▶ [Work item]:
Without including any images, reproduce each entry exactly.
*** Block opens ***
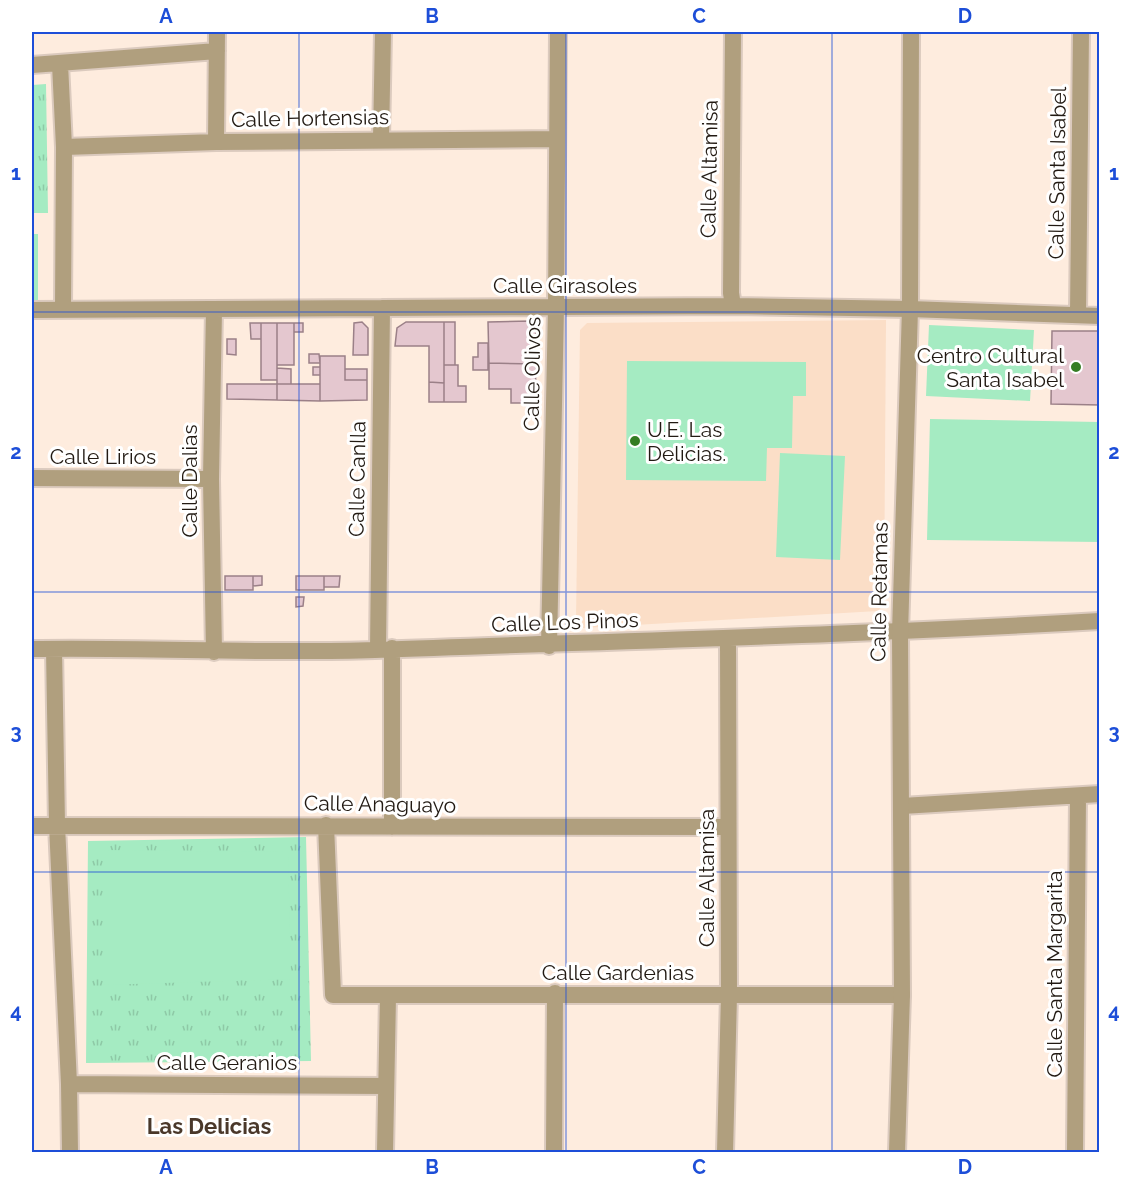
<svg xmlns="http://www.w3.org/2000/svg" width="1131" height="1184" font-family="Raleway,sans-serif">
  <defs>
    <pattern id="park-tufts" width="24" height="20" patternUnits="userSpaceOnUse" patternTransform="scale(1.5)"><rect width="24" height="20" fill="#a5ebc2"/><path d="M3 7l-1-3M5 7V3M7 7l1-3M15 17l-1-3M17 17v-4M19 17l1-3" fill="none" stroke="#8ec9a6"/></pattern>
  </defs>
  <rect width="100%" height="100%" fill="#feecde"/>
  <path fill="#fbdec7" d="M886,320l-2,284 -6,7 -295,17 -7,-7 4,-291 7,-7z"/>
  <path fill="url(#park-tufts)" d="M46,84l2,129h-16v-128z
    M306,837l5,224 -225,2 2,-222z"/>
  <path fill="#a5ebc2" d="M32,234h6v69h-6z
    M929,325l105,5 -4,71 -104,-5z
    M627,361l179,1v34h-13l-1,52h-25l-1,33 -140,-1z
    M930,419l169,3v120l-172,-2z
    M780,453l65,3 -5,104 -64,-3z
    M103,850l185,2 3,127 -188,6z"/>
  <path fill="#e4c7cf" stroke="#9b8088" stroke-width="1.5" d="M530,321l6,6v37l-47,-1 -1,-41z
    M362,322l6,6v27h-15l1,-32z
    M406,322h38v61l-15,-1v-36h-34l2,-18z
    M444,322h11v43h-11z
    M250,323h11v16h-10z
    M261,323h16v57h-16z
    M277,323h17v42h-17z
    M294,323h9v9h-9z
    M1052,331h48v74l-49,-1z
    M227,339h9v16l-9,-1z
    M478,343h10v27h-15v-13h5z
    M309,354h10l1,9h-11z
    M320,356h25v24h22v20l-47,1z
    M489,363l47,1 -1,39h-24v-14h-22z
    M444,365h14v21h8v16h-22z
    M313,367h7v8h-7z
    M277,368l14,1v15h-14z
    M345,369h22v11h-22z
    M429,382l15,1v19h-15z
    M227,384h50v16l-50,-1z
    M277,384h43v17l-43,-1z
    M225,576h28v14h-28z
    M253,576h9v9l-9,1z
    M296,576h28v14h-28z
    M324,576h16l-1,11h-15z
    M296,597h8l-1,9 -7,1z"/>
  <g fill="none" stroke-linecap="round" stroke-linejoin="round">
    <defs>
      <path id="minor" d="M60,64l4,83 -1,162
        M32,65l185,-14
        M381,139l2,-107
        M216,142l1,-110
        M64,147l152,-5 341,-3
        M733,306l-2,-13 2,-261
        M214,309l-3,170 3,173
        M32,310l701,-4 177,3 190,7
        M1078,315l3,-283
        M32,478l179,1
        M549,646l7,-339 2,-275
        M392,648v179
        M32,649c114,-2 229,5 343,1 242,-9 483,-15 725,-29
        M54,649l3,176 12,259 1,68
        M378,650l4,-342
        M902,806l198,-12
        M326,825l7,170h569
        M32,826l696,1
        M69,1084l317,2
        M385,1152l3,-156
        M554,1152l1,-159
        M725,1152l4,-157 -1,-355
        M1075,1152l3,-356"/>
      <path id="tertiary" d="M897,1152l5,-157 -2,-362 10,-324 1,-277"/>
    </defs>
    <use href="#minor" stroke="#dbcabe" stroke-width="20"/>
    <use href="#tertiary" stroke="#dbcabe" stroke-width="20"/>
    <use href="#minor" stroke="#b09f7e" stroke-width="16"/>
    <use href="#tertiary" stroke="#b09f7e" stroke-width="16"/>
  </g>
  <path fill="none" stroke="#1d4ed8" stroke-width="1.5" stroke-opacity="0.55" d="M299,32v1120M566,32v1120M832,32v1120M32,312h1068M32,592h1068M32,872h1068"/>
  <g fill="#347d23" stroke="#fff" stroke-width="2">
    <circle cx="1076" cy="367" r="6"/>
    <circle cx="635" cy="441" r="6"/>
  </g>
  <g text-anchor="middle" dominant-baseline="central" stroke-width="6" stroke-linejoin="round" paint-order="stroke">
    <g font-size="21" fill="#221a13" stroke="#fff">
      <text transform="translate(310 118) rotate(-1)">Calle Hortensias</text>
      <text transform="translate(709 169) rotate(-89)">Calle Altamisa</text>
      <text transform="translate(1057 173) rotate(-89)">Calle Santa Isabel</text>
      <text x="565" y="285">Calle Girasoles</text>
      <text transform="translate(532 374) rotate(-89)">Calle Olivos</text>
      <text x="103" y="456">Calle Lirios</text>
      <text transform="translate(357 479) rotate(-89)">Calle Canlla</text>
      <text transform="translate(189 481) rotate(-90)">Calle Dalias</text>
      <text transform="translate(879 592) rotate(-89)">Calle Retamas</text>
      <text transform="translate(565 622) rotate(-2)">Calle Los Pinos</text>
      <text transform="translate(380 804) rotate(1)">Calle Anaguayo</text>
      <text transform="translate(706 878) rotate(-90)">Calle Altamisa</text>
      <text x="618" y="972">Calle Gardenias</text>
      <text transform="translate(1054 974) rotate(-90)">Calle Santa Margarita</text>
      <text x="227" y="1062">Calle Geranios</text>
    </g>
    <g font-size="21" fill="#221a13" stroke="#fff" text-anchor="end">
      <text x="1064" y="355">Centro Cultural<tspan x="1064" dy="24">Santa Isabel</tspan></text>
      <text x="647" y="429" text-anchor="start">U.E. Las<tspan x="647" dy="24">Delicias.</tspan></text>
    </g>
    <g font-size="22" font-weight="bold" fill="#4a382a" stroke="#fff">
      <text x="209" y="1126">Las Delicias</text>
    </g>
  </g>
  <rect width="1131" height="1184" fill="none" stroke="#ffffff" stroke-width="66"/>
  <rect x="33" y="33" width="1065" height="1118" fill="none" stroke="#1d4ed8" stroke-width="2"/>
  <g font-size="20" text-anchor="middle" font-weight="bold" fill="#1d4ed8">
    <text x="166" y="23">A</text>
    <text x="432" y="23">B</text>
    <text x="699" y="23">C</text>
    <text x="965" y="23">D</text>
    <text x="16" y="180">1</text>
    <text x="1114" y="180">1</text>
    <text x="16" y="459">2</text>
    <text x="1114" y="459">2</text>
    <text x="16" y="739">3</text>
    <text x="1114" y="739">3</text>
    <text x="16" y="1018">4</text>
    <text x="1114" y="1018">4</text>
    <text x="166" y="1174">A</text>
    <text x="432" y="1174">B</text>
    <text x="699" y="1174">C</text>
    <text x="965" y="1174">D</text>
  </g>
</svg>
*** Block closes ***
▶ [Expected answer]:
<svg xmlns="http://www.w3.org/2000/svg" width="1131" height="1184" font-family="Raleway,sans-serif">
  <defs>
    <pattern id="park-tufts" width="24" height="20" patternUnits="userSpaceOnUse" patternTransform="scale(1.5)"><rect width="24" height="20" fill="#a5ebc2"/><path d="M3 7l-1-3M5 7V3M7 7l1-3M15 17l-1-3M17 17v-4M19 17l1-3" fill="none" stroke="#8ec9a6"/></pattern>
  </defs>
  <rect width="100%" height="100%" fill="#feecde"/>
  <path fill="#fbdec7" d="M886,320l-2,284 -6,7 -295,17 -7,-7 4,-291 7,-7z"/>
  <path fill="url(#park-tufts)" d="M46,84l2,129h-16v-128z
    M306,837l5,224 -225,2 2,-222z"/>
  <path fill="#a5ebc2" d="M32,234h6v69h-6z
    M929,325l105,5 -4,71 -104,-5z
    M627,361l179,1v34h-13l-1,52h-25l-1,33 -140,-1z
    M930,419l169,3v120l-172,-2z
    M780,453l65,3 -5,104 -64,-3z
    M103,850l185,2 3,127 -188,6z"/>
  <path fill="#e4c7cf" stroke="#9b8088" stroke-width="1.5" d="M530,321l6,6v37l-47,-1 -1,-41z
    M362,322l6,6v27h-15l1,-32z
    M406,322h38v61l-15,-1v-36h-34l2,-18z
    M444,322h11v43h-11z
    M250,323h11v16h-10z
    M261,323h16v57h-16z
    M277,323h17v42h-17z
    M294,323h9v9h-9z
    M1052,331h48v74l-49,-1z
    M227,339h9v16l-9,-1z
    M478,343h10v27h-15v-13h5z
    M309,354h10l1,9h-11z
    M320,356h25v24h22v20l-47,1z
    M489,363l47,1 -1,39h-24v-14h-22z
    M444,365h14v21h8v16h-22z
    M313,367h7v8h-7z
    M277,368l14,1v15h-14z
    M345,369h22v11h-22z
    M429,382l15,1v19h-15z
    M227,384h50v16l-50,-1z
    M277,384h43v17l-43,-1z
    M225,576h28v14h-28z
    M253,576h9v9l-9,1z
    M296,576h28v14h-28z
    M324,576h16l-1,11h-15z
    M296,597h8l-1,9 -7,1z"/>
  <g fill="none" stroke-linecap="round" stroke-linejoin="round">
    <defs>
      <path id="minor" d="M60,64l4,83 -1,162
        M32,65l185,-14
        M381,139l2,-107
        M216,142l1,-110
        M64,147l152,-5 341,-3
        M733,306l-2,-13 2,-261
        M214,309l-3,170 3,173
        M32,310l701,-4 177,3 190,7
        M1078,315l3,-283
        M32,478l179,1
        M549,646l7,-339 2,-275
        M392,648v179
        M32,649c114,-2 229,5 343,1 242,-9 483,-15 725,-29
        M54,649l3,176 12,259 1,68
        M378,650l4,-342
        M902,806l198,-12
        M326,825l7,170h569
        M32,826l696,1
        M69,1084l317,2
        M385,1152l3,-156
        M554,1152l1,-159
        M725,1152l4,-157 -1,-355
        M1075,1152l3,-356"/>
      <path id="tertiary" d="M897,1152l5,-157 -2,-362 10,-324 1,-277"/>
    </defs>
    <use href="#minor" stroke="#dbcabe" stroke-width="20"/>
    <use href="#tertiary" stroke="#dbcabe" stroke-width="20"/>
    <use href="#minor" stroke="#b09f7e" stroke-width="16"/>
    <use href="#tertiary" stroke="#b09f7e" stroke-width="16"/>
  </g>
  <path fill="none" stroke="#1d4ed8" stroke-width="1.5" stroke-opacity="0.55" d="M299,32v1120M566,32v1120M832,32v1120M32,312h1068M32,592h1068M32,872h1068"/>
  <g fill="#347d23" stroke="#fff" stroke-width="2">
    <circle cx="1076" cy="367" r="6"/>
    <circle cx="635" cy="441" r="6"/>
  </g>
  <g text-anchor="middle" dominant-baseline="central" stroke-width="6" stroke-linejoin="round" paint-order="stroke">
    <g font-size="21" fill="#221a13" stroke="#fff">
      <text transform="translate(310 118) rotate(-1)">Calle Hortensias</text>
      <text transform="translate(709 169) rotate(-89)">Calle Altamisa</text>
      <text transform="translate(1057 173) rotate(-89)">Calle Santa Isabel</text>
      <text x="565" y="285">Calle Girasoles</text>
      <text transform="translate(532 374) rotate(-89)">Calle Olivos</text>
      <text x="103" y="456">Calle Lirios</text>
      <text transform="translate(357 479) rotate(-89)">Calle Canlla</text>
      <text transform="translate(189 481) rotate(-90)">Calle Dalias</text>
      <text transform="translate(879 592) rotate(-89)">Calle Retamas</text>
      <text transform="translate(565 622) rotate(-2)">Calle Los Pinos</text>
      <text transform="translate(380 804) rotate(1)">Calle Anaguayo</text>
      <text transform="translate(706 878) rotate(-90)">Calle Altamisa</text>
      <text x="618" y="972">Calle Gardenias</text>
      <text transform="translate(1054 974) rotate(-90)">Calle Santa Margarita</text>
      <text x="227" y="1062">Calle Geranios</text>
    </g>
    <g font-size="21" fill="#221a13" stroke="#fff" text-anchor="end">
      <text x="1064" y="355">Centro Cultural<tspan x="1064" dy="24">Santa Isabel</tspan></text>
      <text x="647" y="429" text-anchor="start">U.E. Las<tspan x="647" dy="24">Delicias.</tspan></text>
    </g>
    <g font-size="22" font-weight="bold" fill="#4a382a" stroke="#fff">
      <text x="209" y="1126">Las Delicias</text>
    </g>
  </g>
  <rect width="1131" height="1184" fill="none" stroke="#ffffff" stroke-width="66"/>
  <rect x="33" y="33" width="1065" height="1118" fill="none" stroke="#1d4ed8" stroke-width="2"/>
  <g font-size="20" text-anchor="middle" font-weight="bold" fill="#1d4ed8">
    <text x="166" y="23">A</text>
    <text x="432" y="23">B</text>
    <text x="699" y="23">C</text>
    <text x="965" y="23">D</text>
    <text x="16" y="180">1</text>
    <text x="1114" y="180">1</text>
    <text x="16" y="459">2</text>
    <text x="1114" y="459">2</text>
    <text x="16" y="739">3</text>
    <text x="1114" y="739">3</text>
    <text x="16" y="1018">4</text>
    <text x="1114" y="1018">4</text>
    <text x="166" y="1174">A</text>
    <text x="432" y="1174">B</text>
    <text x="699" y="1174">C</text>
    <text x="965" y="1174">D</text>
  </g>
</svg>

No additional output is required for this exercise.